Data to examine:
Content starts
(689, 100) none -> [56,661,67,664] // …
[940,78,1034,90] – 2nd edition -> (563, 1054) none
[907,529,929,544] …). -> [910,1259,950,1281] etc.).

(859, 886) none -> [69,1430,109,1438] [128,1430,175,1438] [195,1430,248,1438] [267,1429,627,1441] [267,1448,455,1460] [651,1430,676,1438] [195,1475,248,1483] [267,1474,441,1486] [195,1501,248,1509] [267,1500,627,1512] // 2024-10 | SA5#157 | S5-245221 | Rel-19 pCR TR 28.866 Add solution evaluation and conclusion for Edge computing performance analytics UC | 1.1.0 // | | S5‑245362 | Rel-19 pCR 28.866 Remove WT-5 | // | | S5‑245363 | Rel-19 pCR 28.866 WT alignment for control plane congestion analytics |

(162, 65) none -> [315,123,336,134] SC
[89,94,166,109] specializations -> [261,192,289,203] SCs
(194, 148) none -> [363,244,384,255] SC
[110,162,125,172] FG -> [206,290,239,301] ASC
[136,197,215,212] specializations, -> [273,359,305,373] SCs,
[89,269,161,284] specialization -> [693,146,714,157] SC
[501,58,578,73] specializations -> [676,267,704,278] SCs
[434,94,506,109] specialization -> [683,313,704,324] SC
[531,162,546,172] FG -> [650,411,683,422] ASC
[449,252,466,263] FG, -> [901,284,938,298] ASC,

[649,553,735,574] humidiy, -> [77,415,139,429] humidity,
Content ends
Directions for this task:
Copy each line of the data that contains the word "none".

Exercise answer:
(689, 100) none -> [56,661,67,664] // …
[940,78,1034,90] – 2nd edition -> (563, 1054) none
(859, 886) none -> [69,1430,109,1438] [128,1430,175,1438] [195,1430,248,1438] [267,1429,627,1441] [267,1448,455,1460] [651,1430,676,1438] [195,1475,248,1483] [267,1474,441,1486] [195,1501,248,1509] [267,1500,627,1512] // 2024-10 | SA5#157 | S5-245221 | Rel-19 pCR TR 28.866 Add solution evaluation and conclusion for Edge computing performance analytics UC | 1.1.0 // | | S5‑245362 | Rel-19 pCR 28.866 Remove WT-5 | // | | S5‑245363 | Rel-19 pCR 28.866 WT alignment for control plane congestion analytics |
(162, 65) none -> [315,123,336,134] SC
(194, 148) none -> [363,244,384,255] SC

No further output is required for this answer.